JOB ITEM
Can you write out everything from the line containing "Descubriendo las Variedades" down to the line containing "en España En el vasto…", both included, switching "Aceitunas" to "Olivas" and leaving all else unchanged?

SUPPLIED INFORMATION
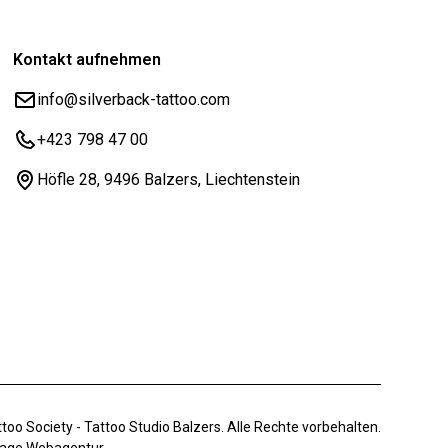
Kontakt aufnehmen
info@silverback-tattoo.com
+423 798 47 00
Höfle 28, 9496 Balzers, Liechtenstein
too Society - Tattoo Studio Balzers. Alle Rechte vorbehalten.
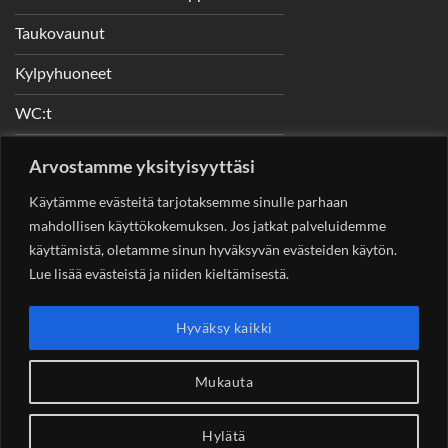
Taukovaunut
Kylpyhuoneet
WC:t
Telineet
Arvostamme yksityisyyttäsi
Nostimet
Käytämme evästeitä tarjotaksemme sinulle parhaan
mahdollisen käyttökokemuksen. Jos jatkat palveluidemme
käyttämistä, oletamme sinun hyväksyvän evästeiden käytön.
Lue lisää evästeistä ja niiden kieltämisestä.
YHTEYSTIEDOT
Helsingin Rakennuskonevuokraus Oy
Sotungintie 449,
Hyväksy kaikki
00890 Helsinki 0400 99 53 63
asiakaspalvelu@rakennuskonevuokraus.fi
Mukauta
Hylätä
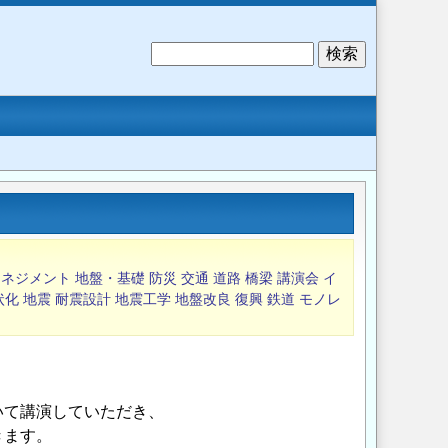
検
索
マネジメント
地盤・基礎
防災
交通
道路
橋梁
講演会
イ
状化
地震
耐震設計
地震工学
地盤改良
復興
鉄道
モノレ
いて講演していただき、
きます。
...
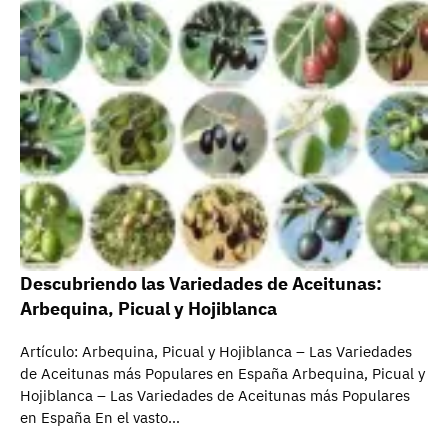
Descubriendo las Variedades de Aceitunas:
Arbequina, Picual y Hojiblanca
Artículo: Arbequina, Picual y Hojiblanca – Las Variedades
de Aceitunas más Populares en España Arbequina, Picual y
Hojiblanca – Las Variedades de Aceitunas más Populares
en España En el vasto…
...
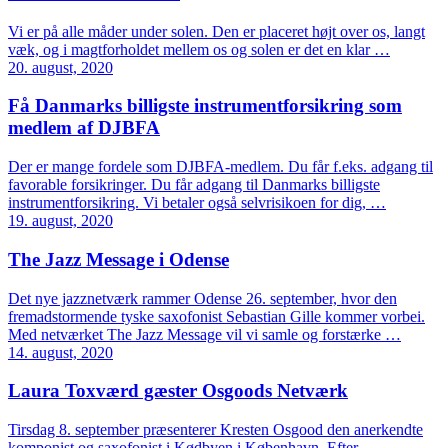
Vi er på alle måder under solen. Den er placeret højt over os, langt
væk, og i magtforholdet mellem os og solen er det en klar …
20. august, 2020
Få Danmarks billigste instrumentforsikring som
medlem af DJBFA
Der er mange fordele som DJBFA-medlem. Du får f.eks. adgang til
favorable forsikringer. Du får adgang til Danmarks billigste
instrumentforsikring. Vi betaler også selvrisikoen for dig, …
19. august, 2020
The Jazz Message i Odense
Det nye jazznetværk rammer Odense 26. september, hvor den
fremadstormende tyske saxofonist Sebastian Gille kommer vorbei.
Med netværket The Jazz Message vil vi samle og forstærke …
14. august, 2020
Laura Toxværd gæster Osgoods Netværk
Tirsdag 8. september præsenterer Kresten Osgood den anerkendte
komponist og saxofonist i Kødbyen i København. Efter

OUTPUT OF THE TASK
Descubriendo las Variedades de Olivas:
Arbequina, Picual y Hojiblanca
Artículo: Arbequina, Picual y Hojiblanca – Las Variedades
de Olivas más Populares en España Arbequina, Picual y
Hojiblanca – Las Variedades de Olivas más Populares
en España En el vasto…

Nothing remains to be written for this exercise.